Last year, the advanced artificial intelligence system GPT-4 was put to the test by 50 experts and academics who were hired by OpenAI to break it. The “red team,” which included Andrew White from the University of Rochester, was created to qualitatively probe and adversarially test the new model; to look for such issues as toxicity, prejudice and linguistic bias.
The team tested GPT-4 for its potential to aid and abet plagiarism, financial crimes, cyber attacks and how it might compromise national security and battlefield communications. The experts found alarming results that allowed OpenAI to ensure such results would not appear when the technology was released more widely to the public last month.
OpenAI is a Microsoft-backed company that takes safety seriously, which is why they tested plug-ins prior to launching the technology. Since its launch, OpenAI has faced extensive worrying criticism, such as a complaint to the Federal Trade Commission from a tech ethics group claiming GPT-4 is biased, deceptive and potentially dangerous to privacy and public safety.
Recently, OpenAI launched a feature known as “ChatGPT plug-ins” which allow applications such as Expedia, OpenTable and Instacart to give ChatGPT access to their services. This allowed the chatbot to book and order items on behalf of human users, but can be risky.
Andrew White, a chemical engineering professor at the University of Rochester, was part of the 50 academics and experts hired to test the system last year by OpenAI. Over six months, White used GPT-4 to suggest an entirely new nerve agent, demonstrating the potential of the system to do dangerous chemistry, though OpenAI has since then taken steps to make sure this and other risks do not occur when it was released more widely.
Roya Pakzad, a technology and human rights researcher, tested the model for gendered responses, racial preferences and religious biases in English and Farsi. She found that the model exhibited overt stereotypes about marginalised communities and that hallucinations are worse when testing in Farsi.

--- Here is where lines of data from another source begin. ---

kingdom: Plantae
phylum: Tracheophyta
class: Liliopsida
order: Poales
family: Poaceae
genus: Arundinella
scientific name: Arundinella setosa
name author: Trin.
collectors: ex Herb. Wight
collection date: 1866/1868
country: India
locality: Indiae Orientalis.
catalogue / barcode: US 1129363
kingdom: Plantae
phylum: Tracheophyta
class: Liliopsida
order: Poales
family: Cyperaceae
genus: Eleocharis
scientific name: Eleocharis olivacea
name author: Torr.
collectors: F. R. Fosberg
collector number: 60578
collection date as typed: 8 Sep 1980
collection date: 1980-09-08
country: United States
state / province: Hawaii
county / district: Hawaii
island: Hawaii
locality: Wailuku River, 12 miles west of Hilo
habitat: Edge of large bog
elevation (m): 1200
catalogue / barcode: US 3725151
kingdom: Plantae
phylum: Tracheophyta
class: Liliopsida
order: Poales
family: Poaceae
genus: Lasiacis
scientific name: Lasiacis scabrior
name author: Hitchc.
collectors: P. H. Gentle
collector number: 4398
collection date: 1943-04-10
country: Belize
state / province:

Boru Gollu, a Nairobi-based lawyer who was the only African tester, noted the model’s discriminatory tone. He found that the model acted like a white person talking to him and gave him a biased opinion or a very prejudicial response.
Lauren Kahn, a research fellow at the Council on Foreign Relations tested the technology for cyber attacks on military systems and found that the model’s responses became considerably safer over the time tested, but acknowledged the risk of the AI system having access to the internet.
Sara Kingsley, a labour economist and researcher, suggested the best solution to combat this is to advertising the harms and risks of the AI clearly and create a framework, which will provide a safety net in the future.
The experts who spoke of the FT shared common concerns around the rapid progress of language models and the risks of connecting them to external sources. OpenAI took their finding seriously and has given GPT-4 regular updates since its launch.
It is clear that although OpenAI has taken many precautions for the safety of GPT-4, the risks will continue to grow as more people use the technology. To ensure its potential is being used for good, it is important for OpenAI and other companies using AI to continuously monitor the technology and uphold any safety protocols in place.